First thing: learn how to snowplough - that's 'stop' for the uninitiated. Tackled quite well for a beginner I thought until I finally planted myself firmly in the snow. I started to undo my bindings to get the skis off so I could stand up and she shrieked, "Leave you're bindings on. You can't be taking them off every time you fall over!" As if I'm going to ski to Blue Cow unless I can avoid falling over! I'm talking about the front valley, about 1km of gentle slope here! So, I was taught to plant one stock in the snow and get up without removing the bindings. This my friends involves the use of stomach muscles . . .WHAAAT! Besides the enormous embarrassment of admitting that since having children, my belly was less than a six pack - every almost success was flouted by some cocky snowboarder either spraying me with slush or attempting to run me over. Meanwhile, children as young as 3 were careening past me with a "check the retard!" look on their face. I spent the next 40 minutes trying to get myself upright while she diverted her attention and yelled at Japanese tourists. Apparently, if you shout at someone who doesn't understand the language, their powers of comprehension improve tenfold -the hypothesis was not born out. They looked even more confused and became quite animated. They were wandering all over the place, ignoring instructions, trying to translate - meanwhile, our little Germanic guide was visibly losing the plot. She shouted at everyone. Berated us on being the most hopeless and hapless group she had ever had the misfortune to earn $500 from and stormed off about 15 minutes before the lesson was to end. I secretly hoped that her visa was revoked or that she fell off the T Bar 60 feet above the ground.

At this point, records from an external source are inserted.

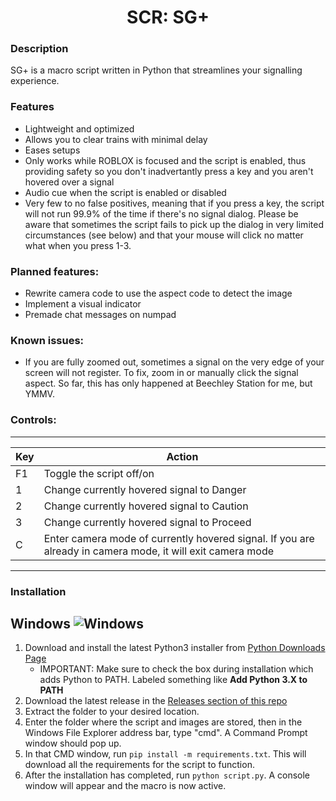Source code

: <h1 align="center">SCR: SG+</h1>

### Description
SG+ is a macro script written in Python that streamlines your signalling experience.

### Features
- Lightweight and optimized
- Allows you to clear trains with minimal delay
- Eases setups
- Only works while ROBLOX is focused and the script is enabled, thus providing safety so you don't inadvertantly press a key and you aren't hovered over a signal
- Audio cue when the script is enabled or disabled
- Very few to no false positives, meaning that if you press a key, the script will not run 99.9% of the time if there's no signal dialog. Please be aware that sometimes the script fails to pick up the dialog in very limited circumstances (see below) and that your mouse will click no matter what when you press 1-3.

### Planned features:
- Rewrite camera code to use the aspect code to detect the image
- Implement a visual indicator
- Premade chat messages on numpad

### Known issues:
- If you are fully zoomed out, sometimes a signal on the very edge of your screen will not register. To fix, zoom in or manually click the signal aspect. So far, this has only happened at Beechley Station for me, but YMMV.

### Controls:

---
|Key|Action|
|---|---|
|F1|Toggle the script off/on|
|1|Change currently hovered signal to Danger|
|2|Change currently hovered signal to Caution|
|3|Change currently hovered signal to Proceed|
|C|Enter camera mode of currently hovered signal. If you are already in camera mode, it will exit camera mode|
---

### Installation
## **Windows** ![Windows](img/windows_65.png)
1. Download and install the latest Python3 installer from [Python Downloads Page](https://www.python.org/downloads/)
   - IMPORTANT: Make sure to check the box during installation which adds Python to PATH. Labeled something like **Add Python 3.X to PATH**
2. Download the latest release in the [Releases section of this repo](https://github.com/ElectricityMachine/SCR-SGPlus/releases/)
3. Extract the folder to your desired location.
4. Enter the folder where the script and images are stored, then in the Windows File Explorer address bar, type "cmd". A Command Prompt window should pop up.
5. In that CMD window, run ``pip install -m requirements.txt``. This will download all the requirements for the script to function.
6. After the installation has completed, run ``python script.py``. A console window will appear and the macro is now active.
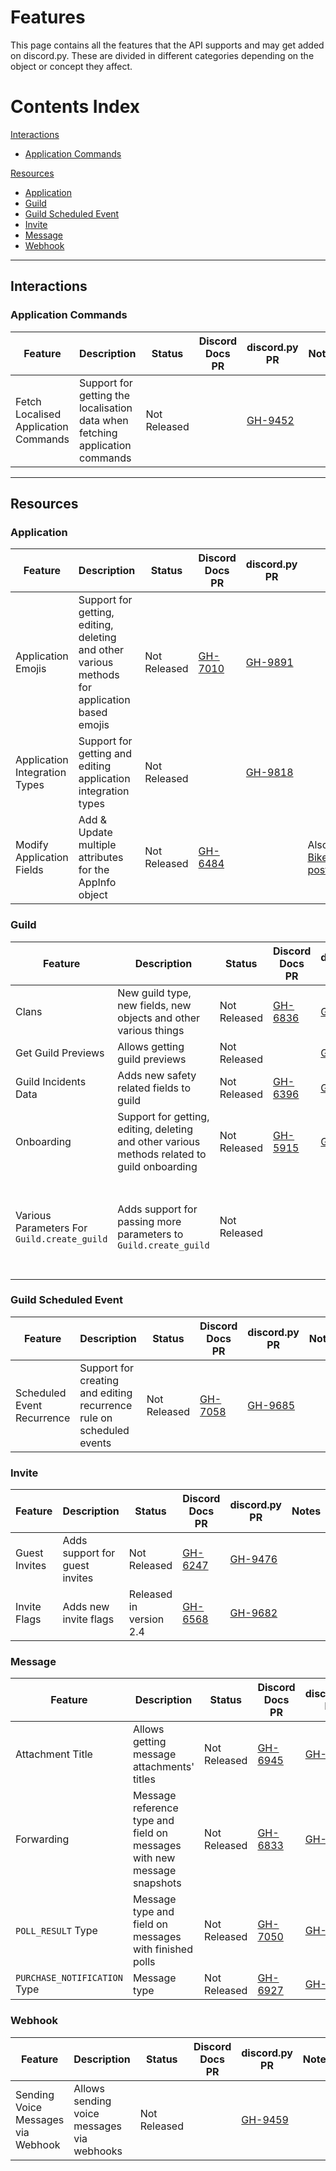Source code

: # Features

This page contains all the features that the API supports and may get added on discord.py.
These are divided in different categories depending on the object or concept they affect.

# Contents Index

[Interactions](#interactions)
  - [Application Commands](#application-commands)

[Resources](#resources)
  - [Application](#application)
  - [Guild](#guild)
  - [Guild Scheduled Event](#guild-scheduled-event)
  - [Invite](#invite)
  - [Message](#message)
  - [Webhook](#webhook)

---

## Interactions

### Application Commands

|    Feature    |    Description    |    Status    |    Discord Docs PR    |    discord.py PR    |    Notes    |
|---------------|-------------------|--------------|-----------------------|---------------------|-------------|
| Fetch Localised Application Commands | Support for getting the localisation data when fetching application commands | Not Released | | [GH-9452](https://github.com/Rapptz/discord.py/pull/9452) | |

---

## Resources

### Application

|    Feature    |    Description    |    Status    |    Discord Docs PR    |    discord.py PR    |    Notes    |
|---------------|-------------------|--------------|-----------------------|---------------------|-------------|
| Application Emojis | Support for getting, editing, deleting and other various methods for application based emojis | Not Released | [GH-7010](https://github.com/discord/discord-api-docs/pull/7010) | [GH-9891](https://github.com/Rapptz/discord.py/pull/9891) | |
| Application Integration Types | Support for getting and editing application integration types | Not Released | | [GH-9818](https://github.com/Rapptz/discord.py/pull/9818) | |
| Modify Application Fields | Add & Update multiple attributes for the AppInfo object | Not Released | [GH-6484](https://github.com/discord/discord-api-docs/pull/6484) | | Also see this [Bikeshedding post](https://canary.discord.com/channels/336642139381301249/1236550182791942186) |

### Guild

|    Feature    |    Description    |    Status    |    Discord Docs PR    |    discord.py PR    |    Notes    |
|---------------|-------------------|--------------|-----------------------|---------------------|-------------|
| Clans | New guild type, new fields, new objects and other various things | Not Released | [GH-6836](https://github.com/discord/discord-api-docs/pull/6836) | [GH-9899](https://github.com/Rapptz/discord.py/pull/9899) | |
| Get Guild Previews | Allows getting guild previews | Not Released | | [GH-2642](https://github.com/Rapptz/discord.py/pull/2642) | |
| Guild Incidents Data | Adds new safety related fields to guild | Not Released | [GH-6396](https://github.com/discord/discord-api-docs/pull/6396) | [GH-9808](https://github.com/Rapptz/discord.py/pull/9808) | |
| Onboarding | Support for getting, editing, deleting and other various methods related to guild onboarding | Not Released | [GH-5915](https://github.com/discord/discord-api-docs/pull/5915) | [GH-9260](https://github.com/Rapptz/discord.py/pull/9260) | |
| Various Parameters For `Guild.create_guild` | Adds support for passing more parameters to `Guild.create_guild` | Not Released | | | This has no PR, you can follow the discussion in the [discord.py's bikeshedding post](https://discord.com/channels/336642139381301249/1084586605928517662) |

### Guild Scheduled Event

|    Feature    |    Description    |    Status    |    Discord Docs PR    |    discord.py PR    |    Notes    |
|---------------|-------------------|--------------|-----------------------|---------------------|-------------|
| Scheduled Event Recurrence | Support for creating and editing recurrence rule on scheduled events | Not Released | [GH-7058](https://github.com/discord/discord-api-docs/pull/7058) | [GH-9685](https://github.com/Rapptz/discord.py/pull/9685) | |

### Invite

|    Feature    |    Description    |    Status    |    Discord Docs PR    |    discord.py PR    |    Notes    |
|---------------|-------------------|--------------|-----------------------|---------------------|-------------|
| Guest Invites | Adds support for guest invites | Not Released | [GH-6247](https://github.com/discord/discord-api-docs/pull/6247) | [GH-9476](https://github.com/Rapptz/discord.py/pull/9476) | |
| Invite Flags | Adds new invite flags | Released in version 2.4 | [GH-6568](https://github.com/discord/discord-api-docs/pull/6568) | [GH-9682](https://github.com/Rapptz/discord.py/pull/9682) | |

### Message

|    Feature    |    Description    |    Status    |    Discord Docs PR    |    discord.py PR    |    Notes    |
|---------------|-------------------|--------------|-----------------------|---------------------|-------------|
| Attachment Title | Allows getting message attachments' titles | Not Released | [GH-6945](https://github.com/discord/discord-api-docs/pull/6945) | [GH-9904](https://github.com/Rapptz/discord.py/pull/9904) | |
| Forwarding | Message reference type and field on messages with new message snapshots | Not Released | [GH-6833](https://github.com/discord/discord-api-docs/pull/6833) | [GH-9892](https://github.com/Rapptz/discord.py/pull/9892) | |
| `POLL_RESULT` Type  | Message type and field on messages with finished polls | Not Released | [GH-7050](https://github.com/discord/discord-api-docs/pull/7050) | [GH-9905](https://github.com/Rapptz/discord.py/pull/9905) | |
| `PURCHASE_NOTIFICATION` Type | Message type | Not Released | [GH-6927](https://github.com/discord/discord-api-docs/pull/6927) | [GH-9906](https://github.com/Rapptz/discord.py/pull/9906) | |

### Webhook

|    Feature    |    Description    |    Status    |    Discord Docs PR    |    discord.py PR    |    Notes    |
|---------------|-------------------|--------------|-----------------------|---------------------|-------------|
| Sending Voice Messages via Webhook | Allows sending voice messages via webhooks | Not Released | | [GH-9459](https://github.com/Rapptz/discord.py/pull/9459) | |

That my friends, was my first and last foray into the world of the white. Fortunately, our snowfields are littered with cafes and bars. I spend a lot of time in most of them acquiring a taste for butterscotch schnapps whilst DrummerBoy tagged along with competent skiing friends and conquered Mount Perisher. The rest of the long weekend, I resolved to cook and housekeep for the exhausted snowboarders and skiers rather than venture back for more public humiliation. I did do something I'm reasonably good at and went for a wonderful Snowy River trail ride with a guy called Jacko and a horse called Chocolate. I watched a little telly, did a little souvenir shopping, walked around the shores of Lake Jindabyne and generally enjoyed the cold and the solitude.

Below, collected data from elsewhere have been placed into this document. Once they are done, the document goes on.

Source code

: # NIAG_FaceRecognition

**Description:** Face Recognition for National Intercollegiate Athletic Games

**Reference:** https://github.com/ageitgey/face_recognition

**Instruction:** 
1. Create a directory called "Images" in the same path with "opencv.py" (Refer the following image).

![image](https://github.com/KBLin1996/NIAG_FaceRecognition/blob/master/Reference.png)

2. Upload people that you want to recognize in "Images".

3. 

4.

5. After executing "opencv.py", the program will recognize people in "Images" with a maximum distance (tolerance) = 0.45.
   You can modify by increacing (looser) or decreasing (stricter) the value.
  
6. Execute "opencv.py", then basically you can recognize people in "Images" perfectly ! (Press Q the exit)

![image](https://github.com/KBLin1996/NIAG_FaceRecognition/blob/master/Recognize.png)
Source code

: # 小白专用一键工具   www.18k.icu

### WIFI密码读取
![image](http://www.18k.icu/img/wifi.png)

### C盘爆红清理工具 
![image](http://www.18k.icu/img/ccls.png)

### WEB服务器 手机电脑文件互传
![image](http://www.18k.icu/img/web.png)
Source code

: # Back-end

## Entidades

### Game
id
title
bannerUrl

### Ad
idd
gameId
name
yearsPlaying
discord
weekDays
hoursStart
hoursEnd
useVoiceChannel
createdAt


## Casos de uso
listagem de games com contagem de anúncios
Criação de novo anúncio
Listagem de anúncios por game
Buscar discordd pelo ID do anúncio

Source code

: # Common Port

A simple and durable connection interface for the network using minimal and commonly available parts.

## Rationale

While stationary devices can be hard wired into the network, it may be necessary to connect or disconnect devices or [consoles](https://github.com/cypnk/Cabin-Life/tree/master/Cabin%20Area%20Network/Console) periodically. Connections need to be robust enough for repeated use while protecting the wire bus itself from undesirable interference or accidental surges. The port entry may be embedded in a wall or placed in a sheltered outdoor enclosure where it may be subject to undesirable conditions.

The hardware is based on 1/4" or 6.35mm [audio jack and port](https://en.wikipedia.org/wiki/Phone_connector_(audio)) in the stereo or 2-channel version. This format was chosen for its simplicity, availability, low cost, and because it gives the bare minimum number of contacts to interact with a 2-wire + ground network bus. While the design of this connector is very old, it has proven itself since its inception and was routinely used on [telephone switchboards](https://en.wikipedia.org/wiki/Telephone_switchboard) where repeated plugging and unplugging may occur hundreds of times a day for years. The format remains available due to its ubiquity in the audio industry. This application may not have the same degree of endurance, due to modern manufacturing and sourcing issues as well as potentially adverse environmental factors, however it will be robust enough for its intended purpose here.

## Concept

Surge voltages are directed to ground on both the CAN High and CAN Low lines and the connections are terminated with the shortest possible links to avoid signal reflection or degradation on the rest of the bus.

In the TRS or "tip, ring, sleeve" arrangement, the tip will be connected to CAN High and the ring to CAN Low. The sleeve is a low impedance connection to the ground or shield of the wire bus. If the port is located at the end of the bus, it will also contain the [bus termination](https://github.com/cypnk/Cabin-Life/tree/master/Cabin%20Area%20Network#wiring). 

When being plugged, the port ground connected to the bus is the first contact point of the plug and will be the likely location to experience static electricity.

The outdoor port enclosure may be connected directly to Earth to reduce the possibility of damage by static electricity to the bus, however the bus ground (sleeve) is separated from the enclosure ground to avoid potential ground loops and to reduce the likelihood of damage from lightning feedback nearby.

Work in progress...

DrummerBoy still enjoys his skiing although our season is short and he didn't make it this year. He's now no stranger to black runs and talking about trying the slopes of New Zealand, Canada or Switzerland sometime. ClareBear has taken to snowboarding and handles herself admirably if the videos from the Dubai Snow Dome are to be believed. Me? . . .I avoid it like the plague but I do miss those chilly walks around Lake Jindabyne . . . especially now as another wave of warmth makes my hands clammy and my brow sweat!